*What the exercise asks*: Set down all of the entries below word for word, with the pictures left out.

[The data — start]

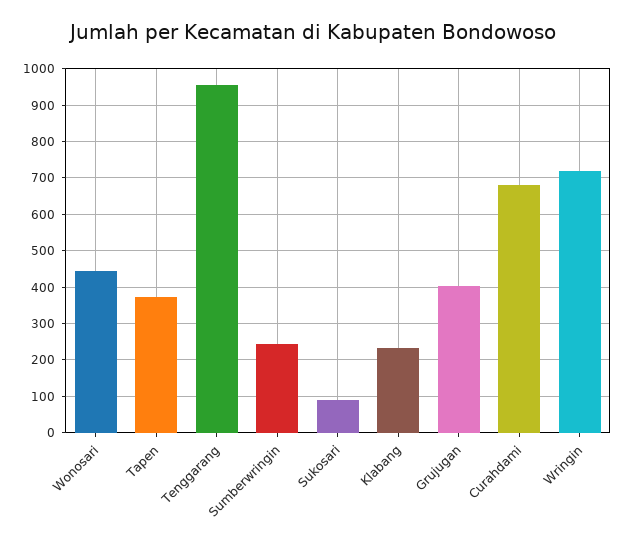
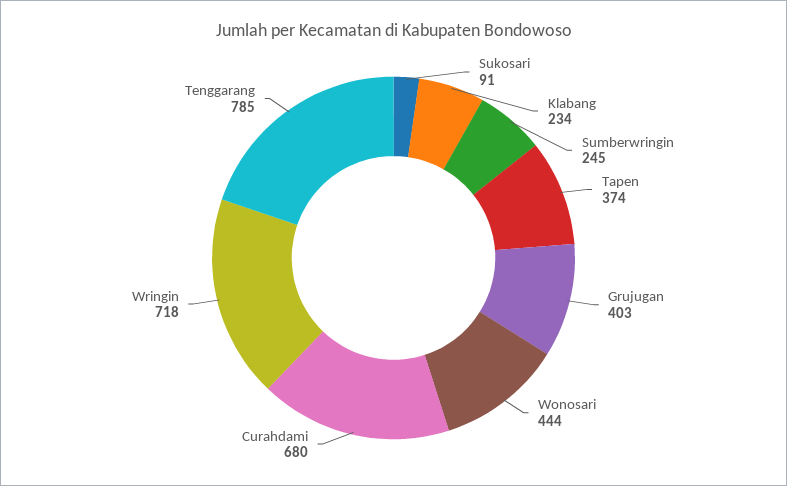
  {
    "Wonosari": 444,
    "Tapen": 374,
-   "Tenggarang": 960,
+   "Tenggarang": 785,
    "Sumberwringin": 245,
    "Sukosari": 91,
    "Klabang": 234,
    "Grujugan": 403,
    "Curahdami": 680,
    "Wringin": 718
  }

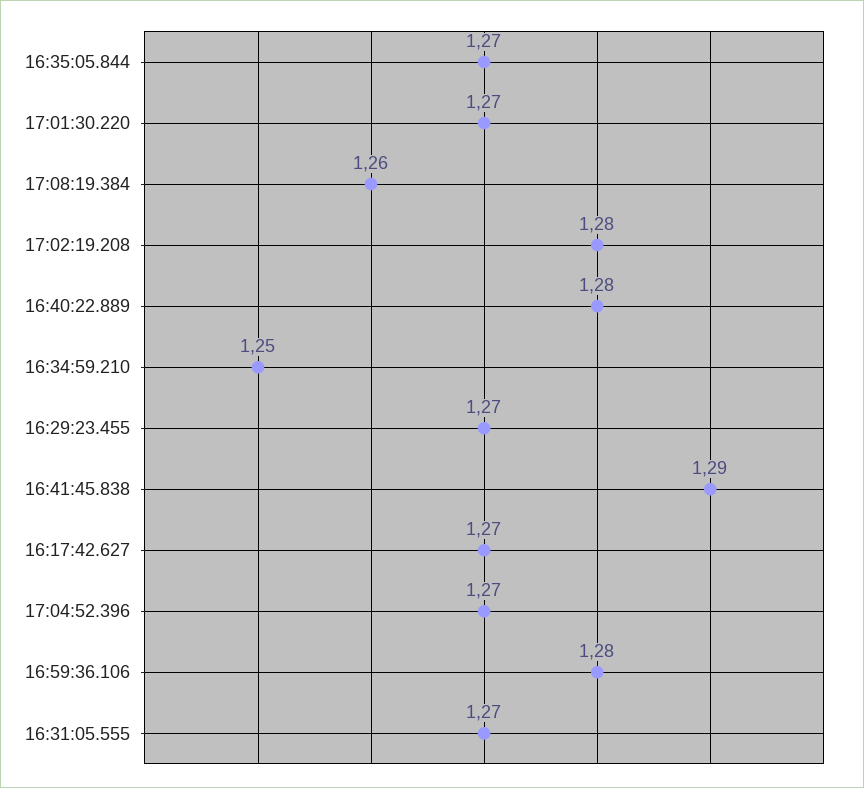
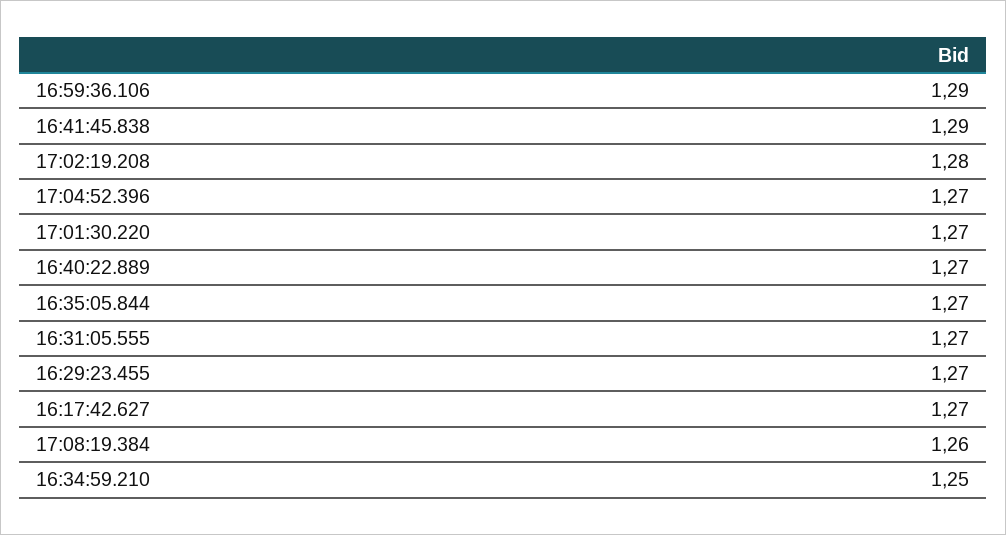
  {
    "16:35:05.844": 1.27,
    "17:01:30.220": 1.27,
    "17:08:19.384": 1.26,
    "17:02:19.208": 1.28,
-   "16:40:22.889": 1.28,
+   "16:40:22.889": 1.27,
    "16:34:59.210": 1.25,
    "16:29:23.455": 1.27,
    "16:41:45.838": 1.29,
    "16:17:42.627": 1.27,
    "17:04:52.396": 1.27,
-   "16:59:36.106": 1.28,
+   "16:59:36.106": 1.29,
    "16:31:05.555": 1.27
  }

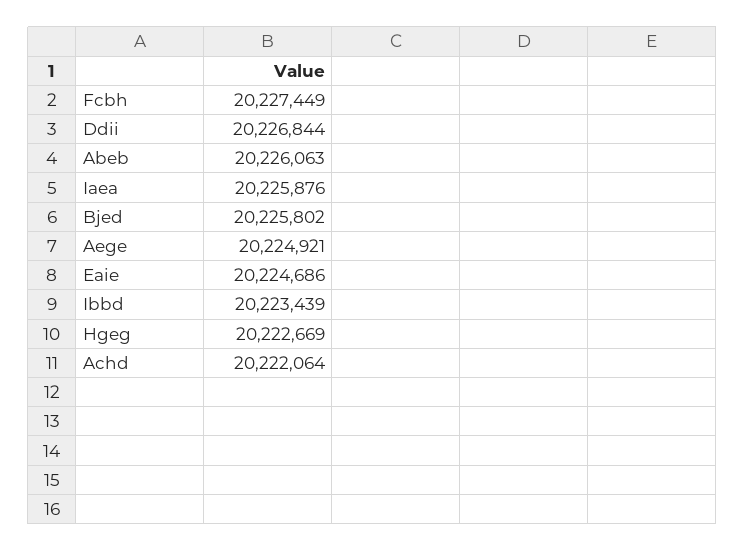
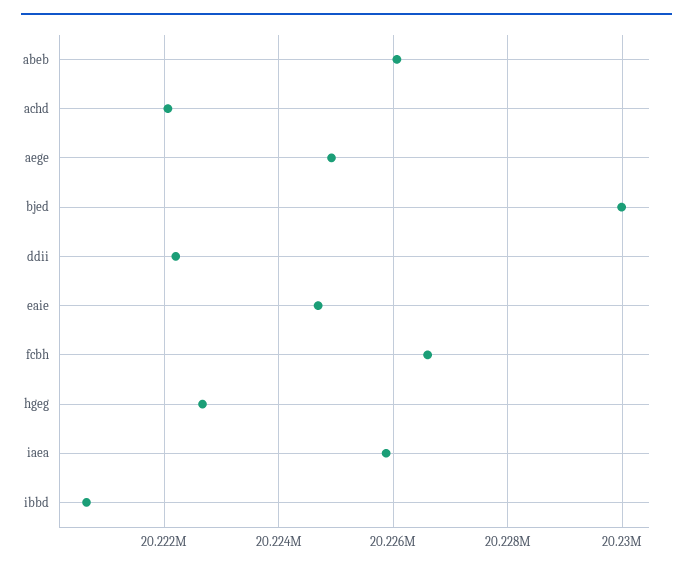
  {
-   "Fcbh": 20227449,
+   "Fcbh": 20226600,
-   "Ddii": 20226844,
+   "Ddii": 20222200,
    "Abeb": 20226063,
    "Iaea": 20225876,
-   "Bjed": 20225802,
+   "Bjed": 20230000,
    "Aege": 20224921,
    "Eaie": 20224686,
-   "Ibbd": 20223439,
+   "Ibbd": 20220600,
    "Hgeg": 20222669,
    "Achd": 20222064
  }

[The data — finish]

*Task answer*:
  {
    "Wonosari": 444,
    "Tapen": 374,
-   "Tenggarang": 960,
+   "Tenggarang": 785,
    "Sumberwringin": 245,
    "Sukosari": 91,
    "Klabang": 234,
    "Grujugan": 403,
    "Curahdami": 680,
    "Wringin": 718
  }

  {
    "16:35:05.844": 1.27,
    "17:01:30.220": 1.27,
    "17:08:19.384": 1.26,
    "17:02:19.208": 1.28,
-   "16:40:22.889": 1.28,
+   "16:40:22.889": 1.27,
    "16:34:59.210": 1.25,
    "16:29:23.455": 1.27,
    "16:41:45.838": 1.29,
    "16:17:42.627": 1.27,
    "17:04:52.396": 1.27,
-   "16:59:36.106": 1.28,
+   "16:59:36.106": 1.29,
    "16:31:05.555": 1.27
  }

  {
-   "Fcbh": 20227449,
+   "Fcbh": 20226600,
-   "Ddii": 20226844,
+   "Ddii": 20222200,
    "Abeb": 20226063,
    "Iaea": 20225876,
-   "Bjed": 20225802,
+   "Bjed": 20230000,
    "Aege": 20224921,
    "Eaie": 20224686,
-   "Ibbd": 20223439,
+   "Ibbd": 20220600,
    "Hgeg": 20222669,
    "Achd": 20222064
  }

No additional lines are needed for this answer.